Peygamber Efendimiz (asm) “Her doğan çocuk İslam fıtratı üzerine doğar, anne babası onu Yahudi Hristiyan veya Mecusi yapar” buyurur. Demek ki fıtrat Cenabı Hakkı bulacak şekilde yaratılmıştır.
İnsan kendisine verilen sıfat ve kabiliyetlerle Cenab-ı Hakkı bilecek, bulacak, tanıyacak, sevecek, itaat edecek şekilde yaratılmıştır.
Hz. İbrahim’in (as) hayatı buna en güzel şahittir. Daha çocukluk yıllarında yaptığı derin bir tefekkürle Allah’ı aramaya başlamıştır. Güneş’in ve Ay’ın kaybolması, onu kaybolmayan her zaman, her yerde hazır ve nazır olan Cenabı Hakkı bulmasına vesile olmuştur.
Çünkü insan kâinatla uyumlu bir frekans içinde yaratılmıştır. Her zerreyi hissedebilecek yetenektedir. Biz dünya meşgalesiyle onu duymuyoruz.
Çocuklarımızı hızlandırıp kendi hayat koşuşturmamıza ortak edip hadi, hadi diyerek onun kâinatla olan ahengini bozuyoruz. Hâlbuki kâinat mütemadiyen güm güm ederek bizimle konuşuyor. Bediüzzaman’ın deyimiyle, “havadaki dem deme, kuşlardaki civcive, yağmurdaki zemzeme taşlardaki tık tıka, denizdeki gam gama, rad daki rak raka birer manidar avaz” Kâinat yaratıcısını bize avaz avaz bağırarak tanıtıyor ama biz dünya telaşına öyle kapılmışız duymuyoruz.
İman gözlüğüyle baktıran eserler
Risale-i Nur, bize fıtri iman dersini tefekkür yoluyla veriyor. Bediüzzaman Said Nursî “Risale-i Nur’un fıtraten ve zamanın vaziyetine göre talebesi başta masum çocuklardır” diyor. Çocuklar bu tefekkür dersini alacak şekilde ve programda yaratılmıştır zaten.
Çocuklara verilen iman ve Kur’an derslerini bundan dolayı önemsemeliyiz. Ve ehemmiyetli görmeliyiz. Çünkü çocuklara dinî terbiye yerine sadece medenî terbiye verilirse, anne babanın göstermiş olduğu şefkat ve merhametine karşılık hak ettikleri sevgi ve hürmeti görememe ihtimali daha yüksektir. Küçüklüğünde iman dersi almayan bir çocuk, daha sonra pek zor bir şekilde iman ve İslamın esaslarını ruhuna sindirebilir. Bu, bir gayr-i müslimin İslamiyet’i kabul etmesi kadar zor olur.

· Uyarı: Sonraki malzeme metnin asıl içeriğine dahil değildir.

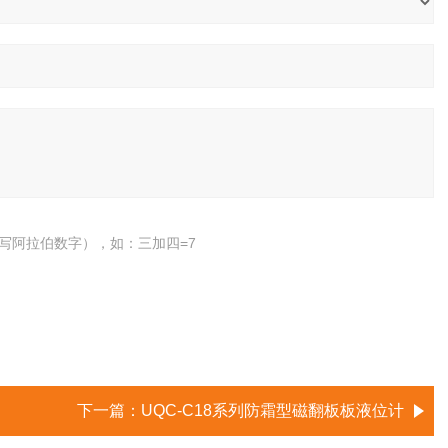
写阿拉伯数字），如：三加四=7
下一篇：
UQC-C18系列防霜型磁翻板板液位计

Nitekim iman dersleri çocuklarımızın bakış açılarını değiştiriyor. Fıtratlarındaki o tefekkür programını açığa çıkartıyor. Bunun için maharet çocuğa tefekkürü öğretmek değil, var olan tefekkür mekanizmasına halel getirmemek ve harekete geçirmek ve yönlendirmektir.
Maalesef öyle koşuşturmaya kapılmışız ki; başarı algısı, sınav kaygısı, mevki makam endişesi, iyi okul kazanma, iyi karne alma, iyi not alma gibi kaygılarla tevekkülümüzü yitirmiş duruma geliyoruz.
Bu dünya imtihanında Cenabı Hakla aramıza giren bütün nefsani istekleri, dünyalık mevki ve makamları İbrahimi baltayla yerle bir etmekten başka bir çaremiz yoktur.